O efeito desse luto é o que toda a gente sabe. Os dois heróis da BD franco-belga entraram num plano inclinado de previsibilidade, falta de inspiração e falência de ideias. Ao contrário do gaulês, porém, os editores de Lucky Luke foram experimentando argumentistas sucessivos – passaram pela série Vicq, Greg, Lo Hartog Van Banda, Guy Vidal, Xavier Fauche ou Jean Léturgie –, quase sempre com o mesmo resultado decepcionante.
A morte em 2001 de Morris, criador e desenhador de Lucky Luke, obrigou a repensar tudo e a encontrar outra solução para a continuação da série. Uma nova equipa de autores (o argumentista Laurent Gerra e o desenhador Achdé) assume a responsabilidade de reconduzir o “cowboy” ao lugar que lhe compete na galeria dos heróis franco-belgas. Desde 2004 produziram três histórias – “Aventura no Quebeque” (2004), “O Nó ou a Forca” (2006) e “O Homem de Washington” (2008), resgatando algum do fulgor de outrora e garantindo níveis de venda bastante interessantes. Surge agora “Lucky Luke contra Pinkerton”, fruto da colaboração de Achdé com a dupla de argumentistas Daniel Pennac e Tonino Benacquista. A explicação oficial para esta surpreendente alteração do elenco é a indisponibilidade de Gerra (ler entrevista com Achdé nesta mesma edição). Seja essa a razão de fundo ou não – o recurso a mais do que uma equipa de criadores é uma fórmula com boas provas dadas até ao momento em séries como Blake e Mortimer ou Spirou –, a verdade é que Lucky Luke ganhou imenso com o sangue novo que lhe trouxeram os dois escritores franceses, ambos com incursões na banda desenhada, mas para todos os efeitos estranhos ao meio. Há ritmo, humor, sentido narrativo e tudo o mais (no que se tem de incluir a presença dos Dalton e o reaparecimento de Rantanplan) que fez da série um dos grandes clássicos europeus do género.
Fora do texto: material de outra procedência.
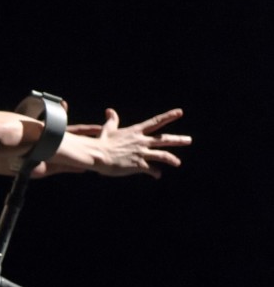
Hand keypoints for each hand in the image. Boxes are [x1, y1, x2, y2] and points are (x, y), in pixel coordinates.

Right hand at [64, 108, 190, 178]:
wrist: (98, 155)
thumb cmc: (101, 142)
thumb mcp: (107, 129)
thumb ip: (112, 120)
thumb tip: (109, 110)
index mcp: (136, 132)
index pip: (156, 122)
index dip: (168, 116)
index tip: (180, 112)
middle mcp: (142, 141)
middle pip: (164, 140)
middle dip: (178, 139)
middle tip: (189, 140)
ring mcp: (141, 153)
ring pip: (162, 155)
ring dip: (172, 159)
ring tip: (178, 163)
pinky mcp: (138, 165)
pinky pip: (151, 169)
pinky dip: (155, 173)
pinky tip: (157, 176)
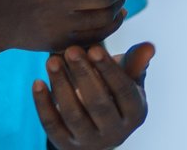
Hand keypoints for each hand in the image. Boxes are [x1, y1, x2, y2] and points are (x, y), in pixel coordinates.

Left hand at [34, 42, 154, 148]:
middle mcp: (115, 133)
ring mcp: (89, 142)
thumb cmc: (114, 94)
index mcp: (135, 114)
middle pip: (98, 103)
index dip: (108, 69)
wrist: (98, 130)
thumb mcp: (129, 80)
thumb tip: (149, 47)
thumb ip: (136, 62)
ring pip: (73, 114)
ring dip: (61, 85)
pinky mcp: (65, 146)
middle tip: (70, 50)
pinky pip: (51, 125)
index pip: (123, 91)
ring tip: (52, 61)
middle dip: (83, 74)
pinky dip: (43, 104)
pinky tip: (37, 82)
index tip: (94, 48)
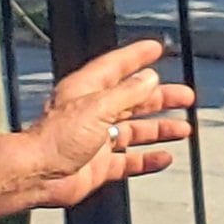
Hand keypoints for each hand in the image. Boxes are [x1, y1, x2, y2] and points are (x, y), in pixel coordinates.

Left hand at [22, 38, 194, 209]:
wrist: (36, 175)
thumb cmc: (56, 138)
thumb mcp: (96, 108)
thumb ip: (126, 94)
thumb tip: (149, 78)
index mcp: (87, 91)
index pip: (116, 67)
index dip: (137, 56)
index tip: (158, 49)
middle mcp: (92, 113)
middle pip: (132, 100)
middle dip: (160, 97)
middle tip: (186, 96)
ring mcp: (96, 141)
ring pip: (134, 132)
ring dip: (159, 129)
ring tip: (184, 128)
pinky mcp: (98, 166)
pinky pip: (128, 161)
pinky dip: (147, 159)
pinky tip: (165, 158)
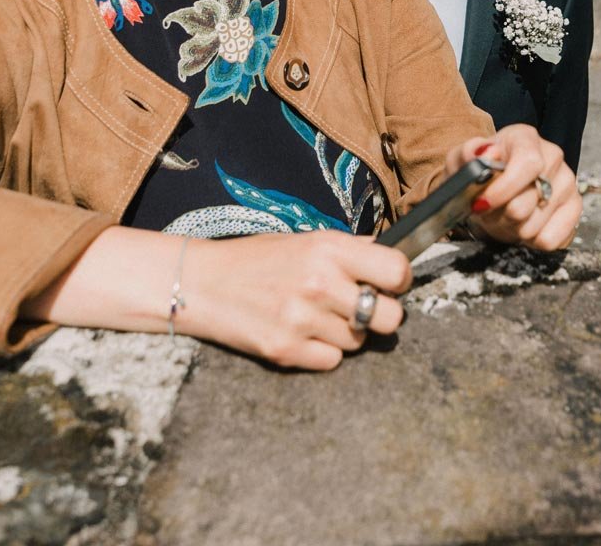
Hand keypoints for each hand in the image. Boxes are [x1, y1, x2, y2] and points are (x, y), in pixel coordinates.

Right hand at [181, 232, 410, 370]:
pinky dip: (322, 352)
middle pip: (390, 317)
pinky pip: (332, 361)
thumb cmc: (257, 259)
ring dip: (346, 333)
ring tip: (317, 316)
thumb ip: (350, 249)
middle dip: (380, 314)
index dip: (397, 280)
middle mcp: (320, 283)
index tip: (387, 282)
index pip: (396, 270)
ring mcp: (303, 320)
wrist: (202, 283)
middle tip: (360, 307)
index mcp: (329, 249)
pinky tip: (302, 334)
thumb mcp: (305, 240)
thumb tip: (390, 256)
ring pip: (359, 342)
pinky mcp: (287, 351)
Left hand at [448, 124, 578, 251]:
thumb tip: (486, 154)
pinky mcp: (574, 210)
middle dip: (500, 215)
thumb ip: (467, 155)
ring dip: (512, 229)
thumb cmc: (481, 175)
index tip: (482, 203)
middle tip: (488, 212)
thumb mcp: (462, 162)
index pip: (527, 163)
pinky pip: (550, 240)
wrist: (496, 192)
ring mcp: (567, 184)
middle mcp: (553, 157)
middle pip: (527, 202)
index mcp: (525, 138)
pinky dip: (529, 242)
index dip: (504, 188)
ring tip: (505, 217)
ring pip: (534, 225)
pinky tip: (522, 226)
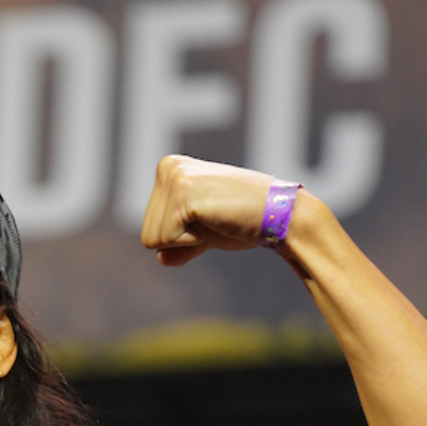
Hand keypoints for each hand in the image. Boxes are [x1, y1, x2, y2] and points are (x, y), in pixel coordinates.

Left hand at [140, 155, 274, 266]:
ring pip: (153, 239)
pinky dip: (192, 241)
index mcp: (168, 168)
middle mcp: (167, 166)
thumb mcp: (203, 231)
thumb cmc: (243, 221)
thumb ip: (179, 242)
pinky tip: (215, 220)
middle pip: (147, 234)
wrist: (279, 216)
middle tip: (213, 218)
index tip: (208, 217)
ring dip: (187, 239)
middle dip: (181, 238)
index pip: (148, 227)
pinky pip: (166, 240)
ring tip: (215, 217)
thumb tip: (160, 258)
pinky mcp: (183, 194)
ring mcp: (174, 178)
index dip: (180, 236)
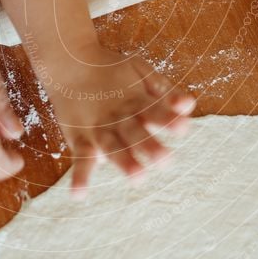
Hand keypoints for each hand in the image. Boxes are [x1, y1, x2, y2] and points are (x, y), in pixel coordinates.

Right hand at [41, 44, 194, 197]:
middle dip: (150, 146)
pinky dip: (79, 177)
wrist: (68, 62)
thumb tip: (189, 105)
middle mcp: (118, 116)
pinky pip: (80, 159)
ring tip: (138, 178)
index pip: (155, 110)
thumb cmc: (110, 69)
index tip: (184, 127)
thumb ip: (164, 89)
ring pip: (111, 147)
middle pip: (135, 132)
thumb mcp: (140, 70)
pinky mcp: (79, 138)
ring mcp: (98, 128)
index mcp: (136, 100)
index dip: (168, 118)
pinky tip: (79, 196)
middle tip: (166, 161)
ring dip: (124, 162)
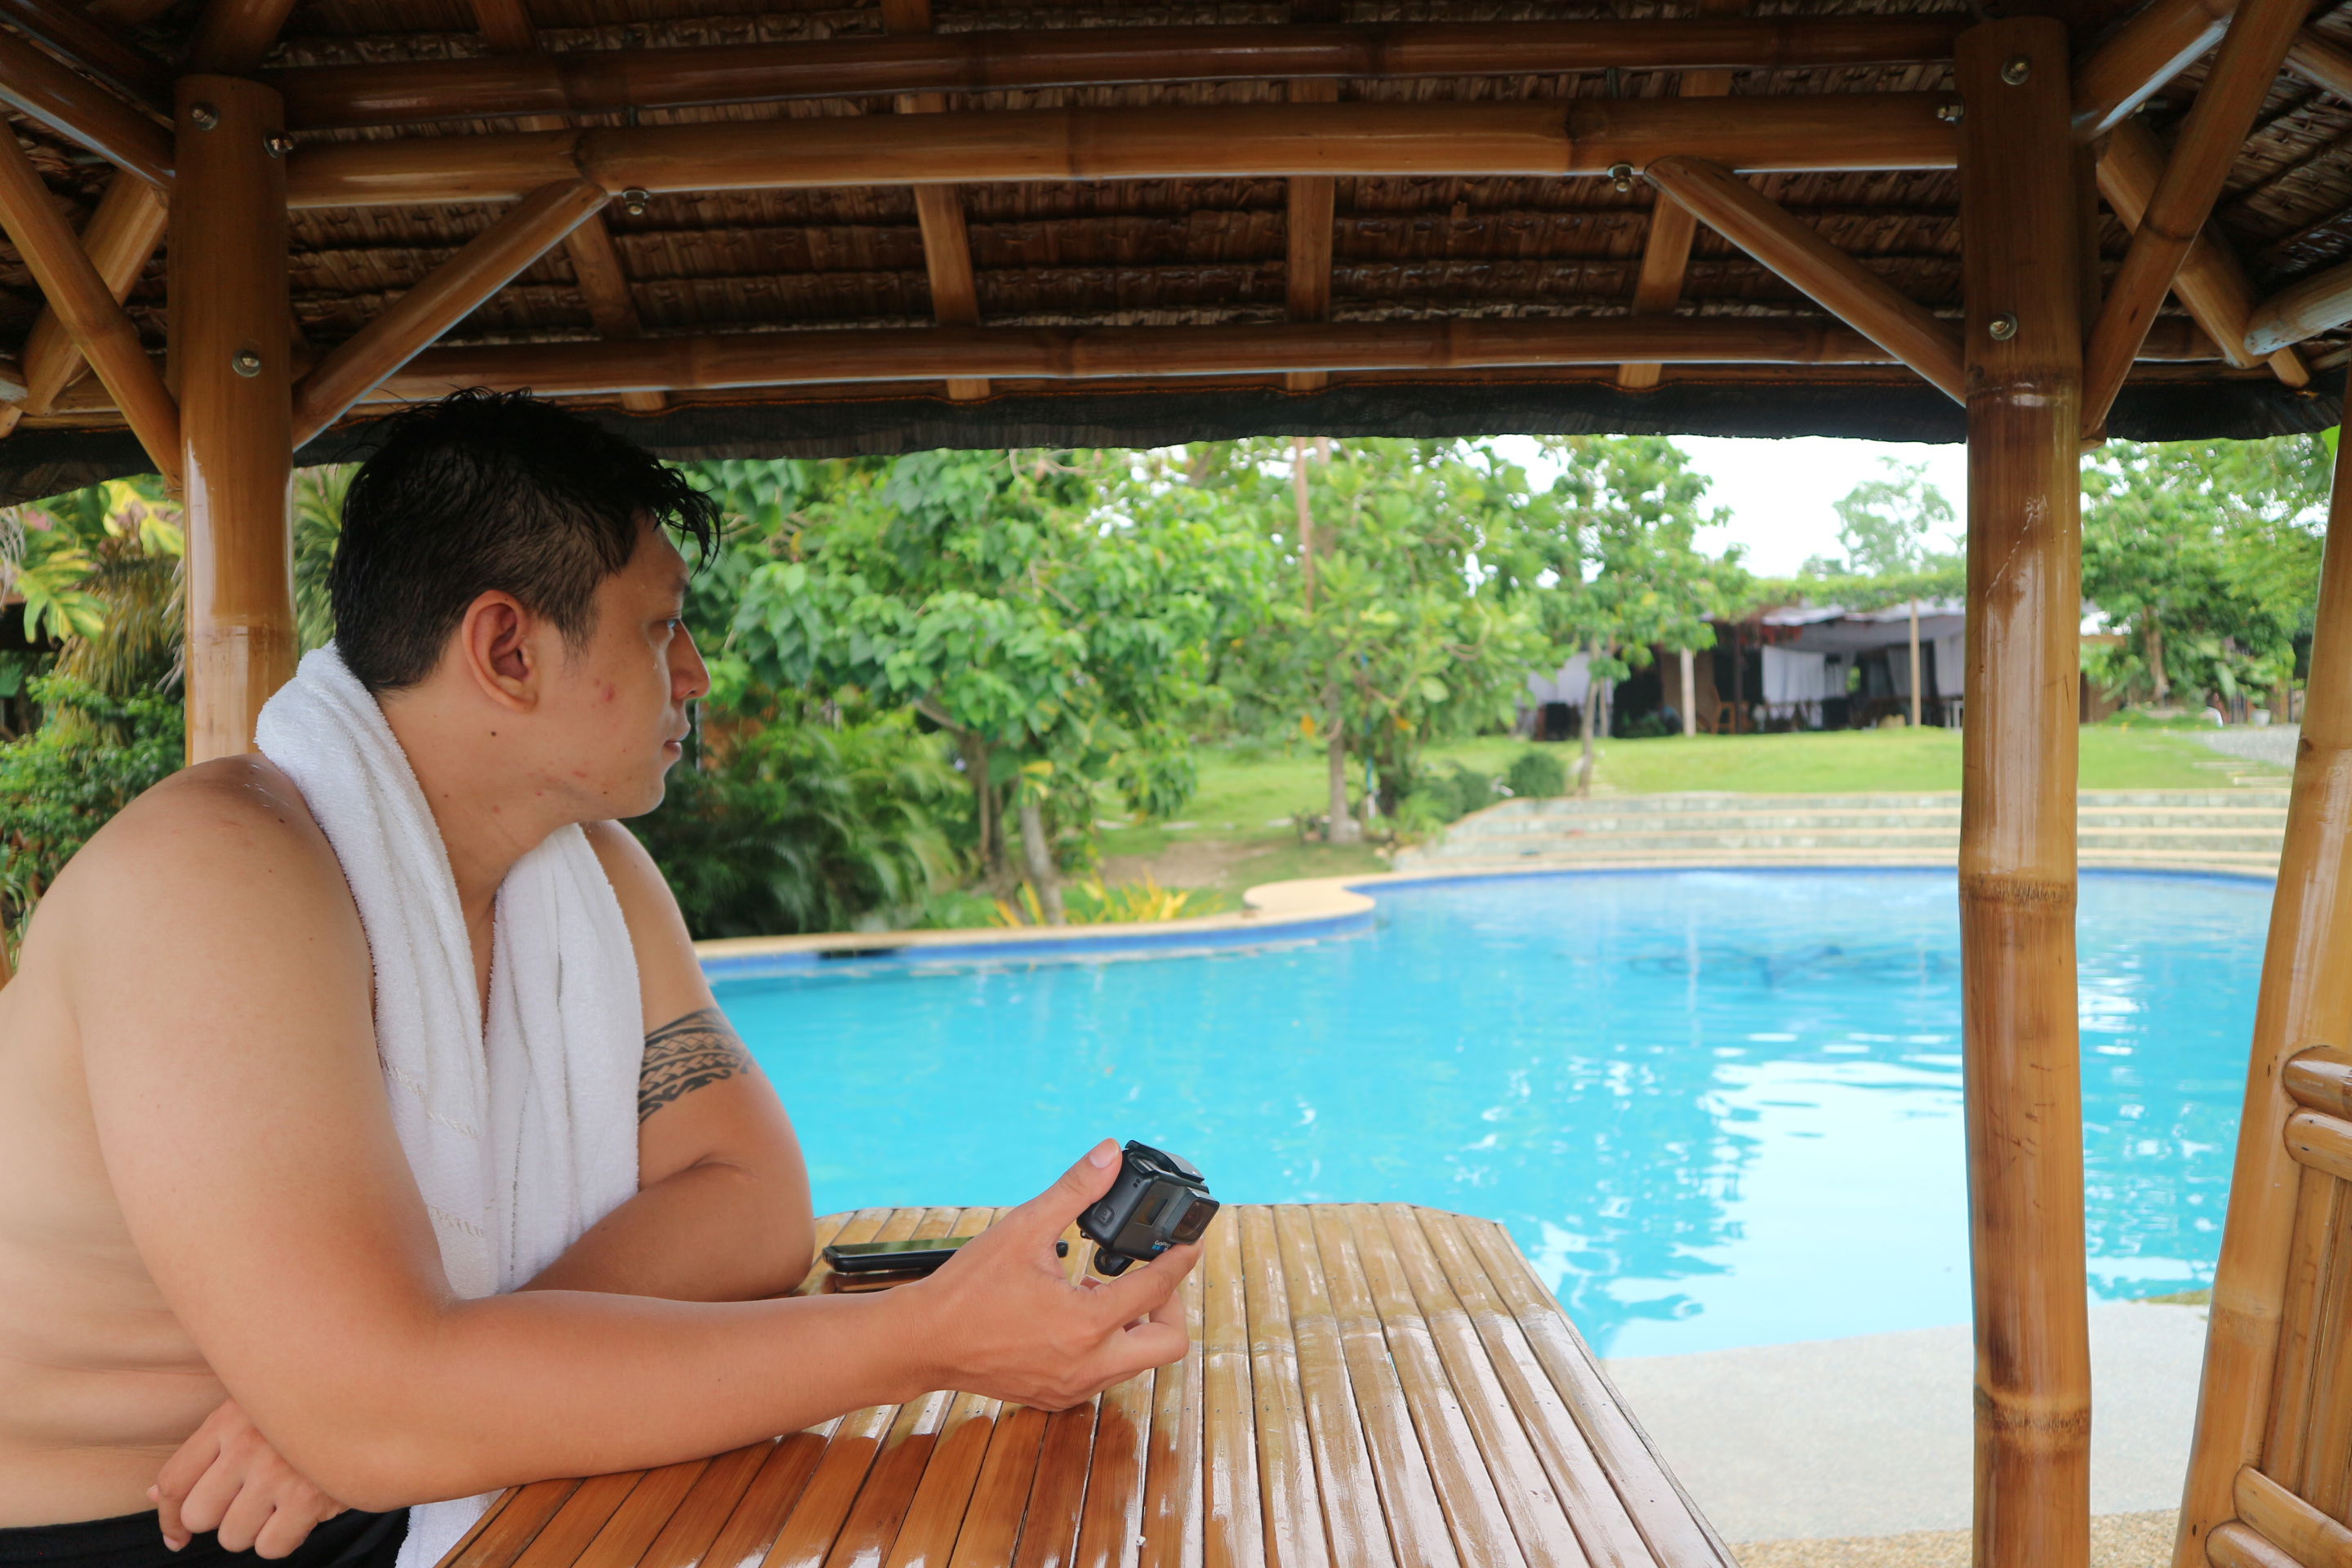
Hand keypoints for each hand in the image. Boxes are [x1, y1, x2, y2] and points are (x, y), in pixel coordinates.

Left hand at [151, 1398, 348, 1557]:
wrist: (383, 1398)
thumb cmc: (311, 1406)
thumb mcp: (254, 1411)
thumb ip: (206, 1450)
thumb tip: (154, 1495)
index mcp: (229, 1418)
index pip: (173, 1482)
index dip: (167, 1517)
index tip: (177, 1534)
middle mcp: (248, 1444)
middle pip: (198, 1516)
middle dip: (221, 1518)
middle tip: (249, 1502)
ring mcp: (278, 1472)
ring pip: (233, 1537)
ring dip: (255, 1528)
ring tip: (282, 1501)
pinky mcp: (310, 1498)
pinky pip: (271, 1547)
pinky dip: (285, 1538)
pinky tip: (302, 1512)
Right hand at [895, 1139, 1200, 1409]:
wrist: (922, 1342)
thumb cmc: (967, 1288)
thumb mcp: (1024, 1228)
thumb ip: (1074, 1190)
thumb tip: (1109, 1154)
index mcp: (1085, 1324)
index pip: (1158, 1290)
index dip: (1181, 1260)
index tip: (1191, 1242)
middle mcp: (1088, 1365)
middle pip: (1169, 1344)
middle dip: (1170, 1307)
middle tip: (1150, 1278)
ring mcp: (1073, 1387)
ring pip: (1137, 1363)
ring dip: (1134, 1325)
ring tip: (1100, 1290)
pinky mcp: (1057, 1397)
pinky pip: (1105, 1374)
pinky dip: (1106, 1344)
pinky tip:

Articulando habilmente ficção e veracidade histórica, os autores não hesitaram em colocar em causa a condição intocável do herói Lucky Luke, preocupantemente ultrapassado pelas iniciativas de Allan Pinkerton em boa parte da história. É com a mesma coragem que fazem a denúncia dos abusos de poder sobre os cidadãos em nome da defesa da sociedade e dos seus valores, numa clara alusão à manipulação e condicionamento da opinião pública através dos mecanismos do medo e da ameaça terrorista.
O equilibrio entre estes elementos temáticos e as exigências de construção de uma boa história para públicos tão diversificados em termos etários e mentais faz deste álbum uma das boas surpresas do ano editorial. É Lucky Luke da melhor colheita, produzido por "mestres vinhateiros" sabedores do ofício.